One dead, 27 hurt in Belgium train derailment: officials
One person died and 27 were injured, three seriously, when a train derailed Saturday shortly after leaving a station east of Brussels, officials said.
The train carrying 85 passengers derailed four minutes after leaving Louvain bound for the North Sea coast via the Belgian capital, the SNCB railway authorities said.
“Rescue workers confirm the death of one person, three seriously injured and 24 others hurt,” a Belgian official told AFP on condition of anonymity.
Louis Tobback, the mayor of Louvain, which is 25 kilometers (15 miles) east of Brussels, said one person died and several other people were hurt badly, Belga news agency said.

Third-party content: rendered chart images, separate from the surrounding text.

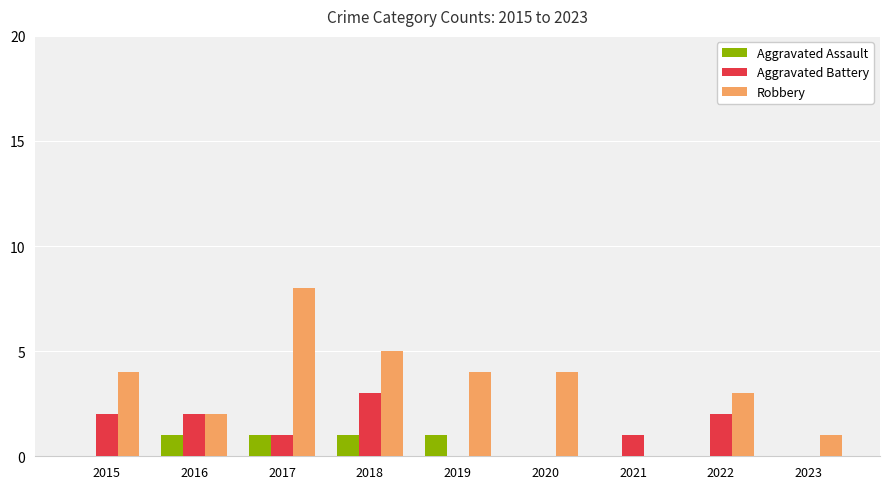

What is the sum of the Robbery values at 2015 and 2021?

4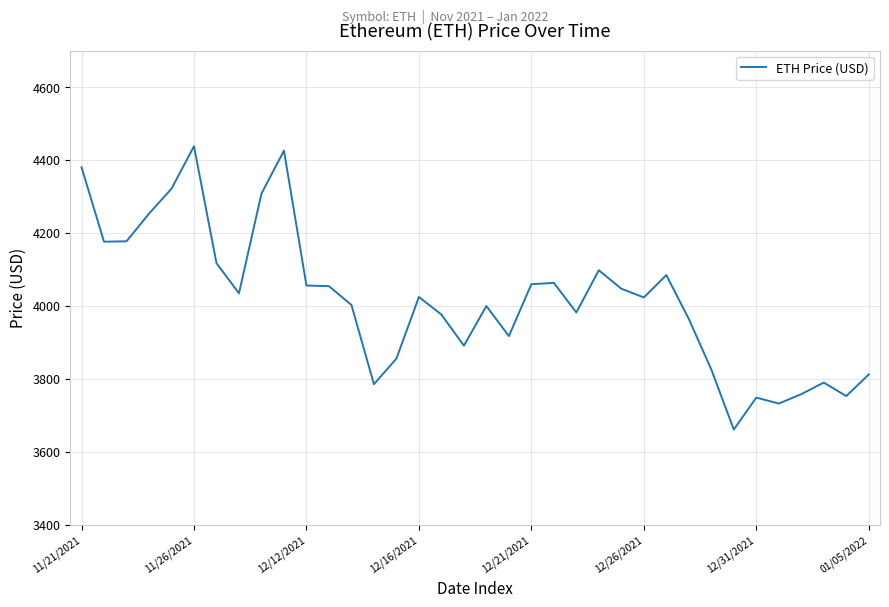

What is the difference between the maximum and minimum values?

777.0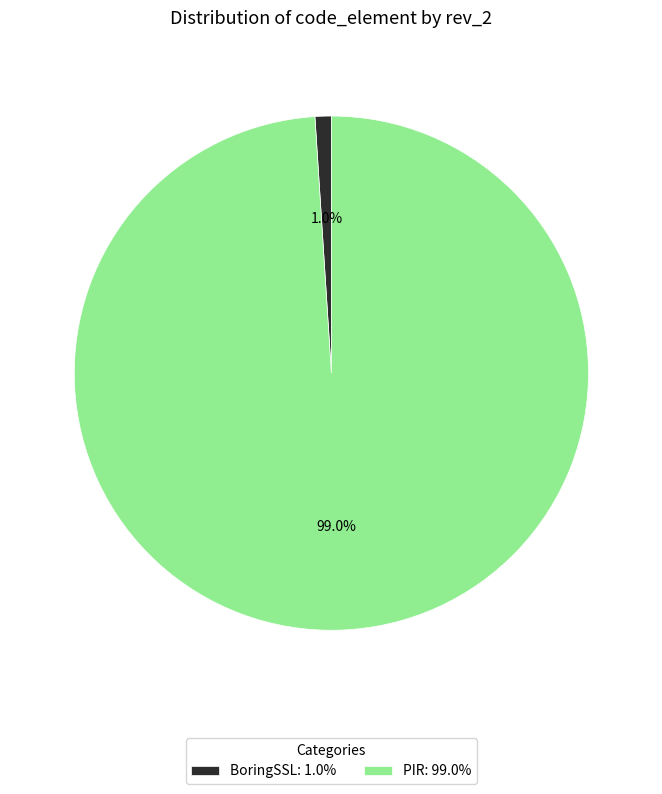

Rank the categories by value from highest to lowest.

PIR, BoringSSL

Belga added that the person who died was not on board the train but gave no other details. The Belgian official who spoke to AFP could not say whether the deceased was on the train or not.

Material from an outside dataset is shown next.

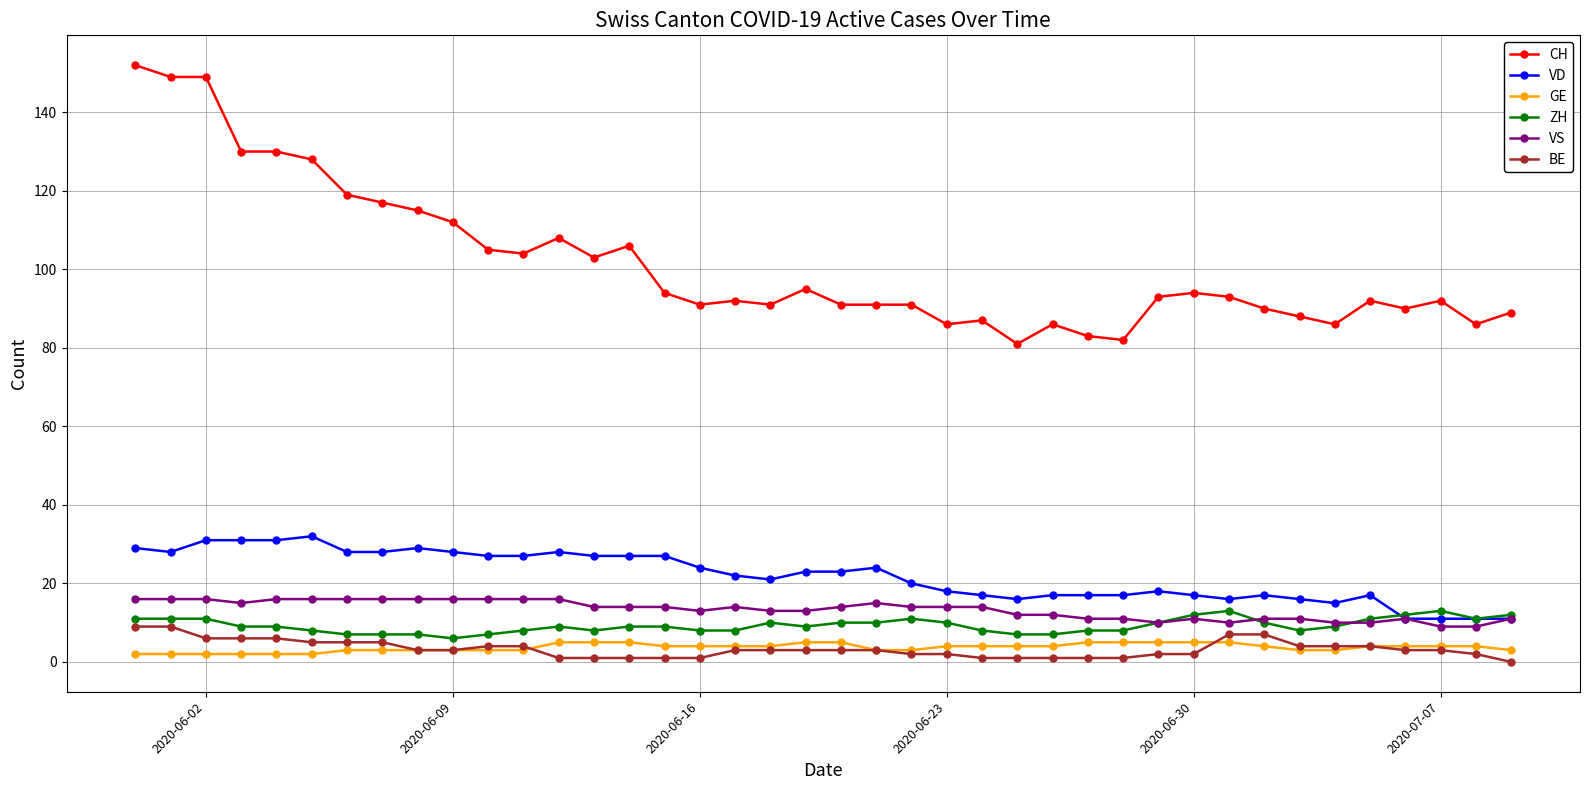

What is the value of the ZH point at the 2nd from the left?

11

The cause of the derailment — which occurred shortly after 1:00 p.m. (1200 GMT) — was not immediately known and investigators were on the scene.
Pictures circulating on the Internet showed a train carriage turned on its side with emergency workers examining the scene.
Interior Minister Jan Jambon tweeted: “My thoughts go to the families and loved ones of the victims of the derailment in Louvain.”
In neighboring Luxembourg on Tuesday, the driver of a passenger train was killed after he ran a red light and collided with a freight train, officials said.
On June 5, 2016, three people were killed and nine injured when a fast-moving passenger train slammed into the back of a goods train on the same track in eastern Belgium.
In February 2010, two trains collided in a Brussels suburb, killing 18 people and injuring 95.